番手の目安としては、ショアからのライトなロックフィッシュゲームでは扱いやすい2500〜4000番クラスのスピニングが一つの基準になります。堤防やサーフからの手軽な釣りなら2500〜3000番で軽快に、磯場や潮の効くポイント、より大きな個体を意識するなら4000番前後の剛性あるボディを選ぶと安心です。巻き上げパワーとギア耐久性のバランスを見て、ボディ剛性がしっかりしたモデルを選ぶことが、根に潜られないやり取りにつながります。

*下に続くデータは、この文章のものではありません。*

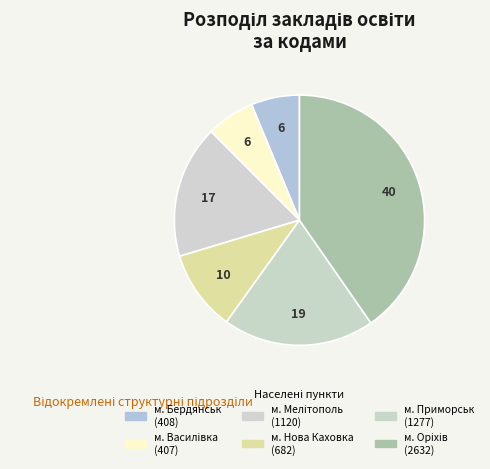

Count the number of slices in the pie.

6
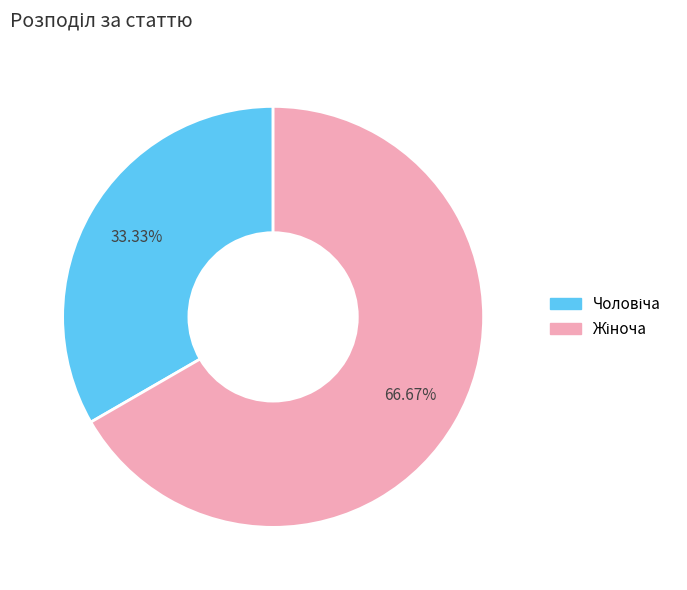

Is there a majority slice in this chart?

Yes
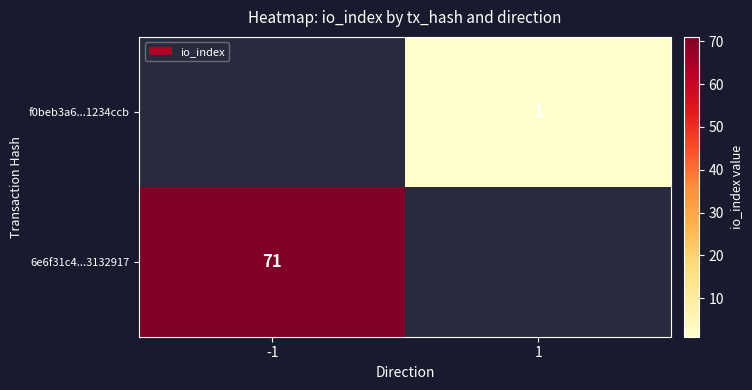

Count the number of data series in this chart.

2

ギア比は、ボトムを丁寧に感じ取りたい場面や巻きトルクを優先するならローギア〜ノーマルギア、手返しよく広く探りたいならハイギアという考え方が基本です。アカハタ狙いでは、ヒット後に素早く糸を回収して魚を浮かせるハイギアの立ち上がりの速さが武器になる場面も多く、テンポよく探るスタイルと相性がよい傾向があります。
厳選されたラインナップの中には、アンタレス DC MDのように高い剛性と巻き心地を備えたモデルもあり、パワーゲーム志向の釣り人にとって頼れる選択肢となります。まずは自分の通うフィールドと想定サイズに合わせて番手を決め、剛性・巻き上げ力・ドラグ性能の三点を軸に選べば、鮮やかな魚体を岩陰から引きずり出す一台に出会えるはずです。
※必要スペックはフィールドや環境に応じて変動するため、目安としてご確認ください。